■ EXERCISE OBJECTIVE
Filter the entries below, keeping only lines with the word "bisnis".

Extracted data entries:
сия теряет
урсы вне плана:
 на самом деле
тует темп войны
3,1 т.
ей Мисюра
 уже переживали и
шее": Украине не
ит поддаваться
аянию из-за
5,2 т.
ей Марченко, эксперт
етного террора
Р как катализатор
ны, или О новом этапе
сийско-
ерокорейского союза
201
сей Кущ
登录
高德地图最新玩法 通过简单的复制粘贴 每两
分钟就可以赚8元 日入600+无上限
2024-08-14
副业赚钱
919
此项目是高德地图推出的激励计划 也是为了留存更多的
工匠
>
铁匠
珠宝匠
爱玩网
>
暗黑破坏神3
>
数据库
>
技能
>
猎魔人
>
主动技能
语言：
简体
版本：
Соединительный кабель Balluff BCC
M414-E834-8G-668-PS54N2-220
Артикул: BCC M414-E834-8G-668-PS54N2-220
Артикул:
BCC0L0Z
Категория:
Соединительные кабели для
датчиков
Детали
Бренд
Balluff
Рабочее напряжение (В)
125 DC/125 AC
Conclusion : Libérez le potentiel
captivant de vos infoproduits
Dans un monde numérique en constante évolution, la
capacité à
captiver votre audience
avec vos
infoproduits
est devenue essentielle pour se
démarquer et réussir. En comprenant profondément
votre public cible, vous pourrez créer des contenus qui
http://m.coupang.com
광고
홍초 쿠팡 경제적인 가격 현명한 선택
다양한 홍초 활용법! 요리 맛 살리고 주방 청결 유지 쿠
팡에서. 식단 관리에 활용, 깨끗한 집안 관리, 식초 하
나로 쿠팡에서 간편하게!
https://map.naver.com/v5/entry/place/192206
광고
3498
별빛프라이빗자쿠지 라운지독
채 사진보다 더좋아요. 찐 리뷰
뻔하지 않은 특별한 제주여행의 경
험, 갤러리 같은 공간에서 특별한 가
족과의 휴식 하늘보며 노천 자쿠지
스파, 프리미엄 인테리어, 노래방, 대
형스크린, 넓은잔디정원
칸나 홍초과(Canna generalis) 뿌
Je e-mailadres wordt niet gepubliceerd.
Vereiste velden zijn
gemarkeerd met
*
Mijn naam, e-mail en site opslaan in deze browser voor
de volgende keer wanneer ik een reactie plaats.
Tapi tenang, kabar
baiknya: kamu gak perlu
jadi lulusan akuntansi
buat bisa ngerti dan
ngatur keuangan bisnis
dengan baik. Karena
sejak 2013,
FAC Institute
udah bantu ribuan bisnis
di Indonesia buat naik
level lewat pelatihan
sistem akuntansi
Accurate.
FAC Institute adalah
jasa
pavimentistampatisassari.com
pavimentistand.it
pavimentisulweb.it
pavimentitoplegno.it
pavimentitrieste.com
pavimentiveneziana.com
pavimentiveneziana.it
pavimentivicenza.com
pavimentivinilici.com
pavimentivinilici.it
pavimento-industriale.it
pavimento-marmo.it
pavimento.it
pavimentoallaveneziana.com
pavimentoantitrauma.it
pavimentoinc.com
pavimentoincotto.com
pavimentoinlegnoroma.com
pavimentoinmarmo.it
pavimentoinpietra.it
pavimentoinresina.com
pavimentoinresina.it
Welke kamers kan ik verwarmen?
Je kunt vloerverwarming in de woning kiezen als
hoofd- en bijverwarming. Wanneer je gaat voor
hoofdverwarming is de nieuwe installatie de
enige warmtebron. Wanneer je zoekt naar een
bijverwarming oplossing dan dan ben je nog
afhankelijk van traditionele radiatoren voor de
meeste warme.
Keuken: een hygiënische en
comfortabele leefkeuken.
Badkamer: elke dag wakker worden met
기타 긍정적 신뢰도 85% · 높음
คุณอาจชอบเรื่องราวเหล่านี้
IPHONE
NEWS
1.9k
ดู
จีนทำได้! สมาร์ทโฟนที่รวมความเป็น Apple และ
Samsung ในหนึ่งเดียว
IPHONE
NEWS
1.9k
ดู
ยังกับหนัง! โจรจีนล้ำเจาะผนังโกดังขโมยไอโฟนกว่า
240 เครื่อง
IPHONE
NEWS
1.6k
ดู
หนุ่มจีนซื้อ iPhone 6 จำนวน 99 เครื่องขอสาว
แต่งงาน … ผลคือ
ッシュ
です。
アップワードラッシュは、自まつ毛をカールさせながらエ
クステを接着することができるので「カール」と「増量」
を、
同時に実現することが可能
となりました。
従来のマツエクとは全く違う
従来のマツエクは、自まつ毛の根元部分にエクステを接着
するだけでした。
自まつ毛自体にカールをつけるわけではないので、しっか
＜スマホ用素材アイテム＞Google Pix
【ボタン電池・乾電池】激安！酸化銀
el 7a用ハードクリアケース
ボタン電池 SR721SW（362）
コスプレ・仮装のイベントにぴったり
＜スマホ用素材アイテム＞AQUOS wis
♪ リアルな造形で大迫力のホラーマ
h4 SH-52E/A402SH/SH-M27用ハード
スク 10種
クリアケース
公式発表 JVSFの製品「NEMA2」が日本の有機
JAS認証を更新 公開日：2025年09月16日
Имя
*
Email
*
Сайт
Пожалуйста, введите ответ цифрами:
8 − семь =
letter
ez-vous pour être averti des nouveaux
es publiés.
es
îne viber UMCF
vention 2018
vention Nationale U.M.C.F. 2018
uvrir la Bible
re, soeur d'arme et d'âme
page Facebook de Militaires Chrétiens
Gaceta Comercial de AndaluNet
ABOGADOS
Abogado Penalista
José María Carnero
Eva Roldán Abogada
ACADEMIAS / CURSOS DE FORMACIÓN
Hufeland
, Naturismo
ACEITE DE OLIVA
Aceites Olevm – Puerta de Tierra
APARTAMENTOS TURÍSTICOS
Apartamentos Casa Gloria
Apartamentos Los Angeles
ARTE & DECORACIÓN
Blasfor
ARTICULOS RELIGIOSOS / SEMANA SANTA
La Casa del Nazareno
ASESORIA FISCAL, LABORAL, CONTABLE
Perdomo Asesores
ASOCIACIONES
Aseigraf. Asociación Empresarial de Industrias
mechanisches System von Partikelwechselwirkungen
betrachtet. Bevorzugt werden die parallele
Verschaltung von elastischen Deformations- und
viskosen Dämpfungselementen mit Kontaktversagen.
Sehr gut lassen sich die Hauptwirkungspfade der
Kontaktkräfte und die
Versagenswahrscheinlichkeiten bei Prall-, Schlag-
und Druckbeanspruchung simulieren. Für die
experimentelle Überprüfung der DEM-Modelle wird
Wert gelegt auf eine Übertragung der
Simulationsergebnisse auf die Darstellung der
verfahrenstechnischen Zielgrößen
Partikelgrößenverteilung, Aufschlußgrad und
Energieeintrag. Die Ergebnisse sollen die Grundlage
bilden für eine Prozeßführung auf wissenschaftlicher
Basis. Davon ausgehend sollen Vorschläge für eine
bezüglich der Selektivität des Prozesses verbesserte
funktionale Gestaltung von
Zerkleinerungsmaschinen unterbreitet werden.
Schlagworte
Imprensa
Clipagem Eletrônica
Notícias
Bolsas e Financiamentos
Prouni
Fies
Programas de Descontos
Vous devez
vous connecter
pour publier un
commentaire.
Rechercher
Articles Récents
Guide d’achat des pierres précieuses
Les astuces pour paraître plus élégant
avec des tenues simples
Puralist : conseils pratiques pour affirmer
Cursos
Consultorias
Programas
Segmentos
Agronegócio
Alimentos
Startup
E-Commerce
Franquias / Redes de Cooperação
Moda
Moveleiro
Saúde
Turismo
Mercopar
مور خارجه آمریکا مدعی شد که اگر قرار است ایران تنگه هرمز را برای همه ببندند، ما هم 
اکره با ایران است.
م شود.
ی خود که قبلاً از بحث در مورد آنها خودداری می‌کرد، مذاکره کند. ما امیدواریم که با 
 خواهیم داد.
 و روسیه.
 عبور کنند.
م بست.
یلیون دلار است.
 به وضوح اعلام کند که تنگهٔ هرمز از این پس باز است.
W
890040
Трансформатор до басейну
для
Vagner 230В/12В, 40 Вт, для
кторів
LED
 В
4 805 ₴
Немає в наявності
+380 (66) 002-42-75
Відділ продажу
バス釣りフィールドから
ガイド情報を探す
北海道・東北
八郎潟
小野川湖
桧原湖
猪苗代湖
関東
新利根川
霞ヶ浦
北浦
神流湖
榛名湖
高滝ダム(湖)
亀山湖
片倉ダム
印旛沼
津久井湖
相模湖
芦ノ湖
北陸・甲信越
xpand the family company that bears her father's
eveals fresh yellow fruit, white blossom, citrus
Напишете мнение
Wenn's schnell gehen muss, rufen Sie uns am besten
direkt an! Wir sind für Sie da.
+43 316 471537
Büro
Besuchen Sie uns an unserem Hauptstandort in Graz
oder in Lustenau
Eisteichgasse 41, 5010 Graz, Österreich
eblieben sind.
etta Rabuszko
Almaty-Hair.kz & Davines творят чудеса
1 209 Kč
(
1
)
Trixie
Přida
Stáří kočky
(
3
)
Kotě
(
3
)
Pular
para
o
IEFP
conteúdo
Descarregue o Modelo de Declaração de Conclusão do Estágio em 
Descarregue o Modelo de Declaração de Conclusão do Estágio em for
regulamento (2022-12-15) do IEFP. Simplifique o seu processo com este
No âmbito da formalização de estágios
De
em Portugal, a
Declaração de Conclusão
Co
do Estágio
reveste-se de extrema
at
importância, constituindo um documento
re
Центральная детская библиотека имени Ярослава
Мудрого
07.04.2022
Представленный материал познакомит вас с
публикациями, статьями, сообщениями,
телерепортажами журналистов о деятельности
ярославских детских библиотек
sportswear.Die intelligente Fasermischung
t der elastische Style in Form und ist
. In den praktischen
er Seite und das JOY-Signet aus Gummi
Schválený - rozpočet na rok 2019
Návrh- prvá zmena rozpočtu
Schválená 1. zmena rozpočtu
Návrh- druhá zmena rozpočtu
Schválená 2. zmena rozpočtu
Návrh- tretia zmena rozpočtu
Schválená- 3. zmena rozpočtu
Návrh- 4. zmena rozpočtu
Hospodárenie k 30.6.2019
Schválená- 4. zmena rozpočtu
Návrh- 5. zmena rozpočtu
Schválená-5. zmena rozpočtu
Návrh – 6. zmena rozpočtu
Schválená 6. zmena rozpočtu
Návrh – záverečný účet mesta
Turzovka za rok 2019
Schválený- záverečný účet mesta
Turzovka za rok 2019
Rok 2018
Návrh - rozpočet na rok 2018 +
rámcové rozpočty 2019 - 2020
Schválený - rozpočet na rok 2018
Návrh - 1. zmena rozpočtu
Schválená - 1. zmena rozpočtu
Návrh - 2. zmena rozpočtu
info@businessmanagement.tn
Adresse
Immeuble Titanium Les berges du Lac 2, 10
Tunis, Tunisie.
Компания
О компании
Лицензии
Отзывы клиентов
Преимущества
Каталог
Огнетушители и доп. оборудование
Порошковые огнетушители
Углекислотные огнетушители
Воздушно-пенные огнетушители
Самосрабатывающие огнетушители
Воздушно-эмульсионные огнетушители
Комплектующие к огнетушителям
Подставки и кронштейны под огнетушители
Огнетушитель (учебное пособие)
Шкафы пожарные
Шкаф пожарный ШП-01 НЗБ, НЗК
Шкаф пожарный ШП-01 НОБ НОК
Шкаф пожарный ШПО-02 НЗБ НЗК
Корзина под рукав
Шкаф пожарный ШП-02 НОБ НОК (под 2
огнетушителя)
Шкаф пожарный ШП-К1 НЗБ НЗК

■ TASK ANSWER
ngatur keuangan bisnis
udah bantu ribuan bisnis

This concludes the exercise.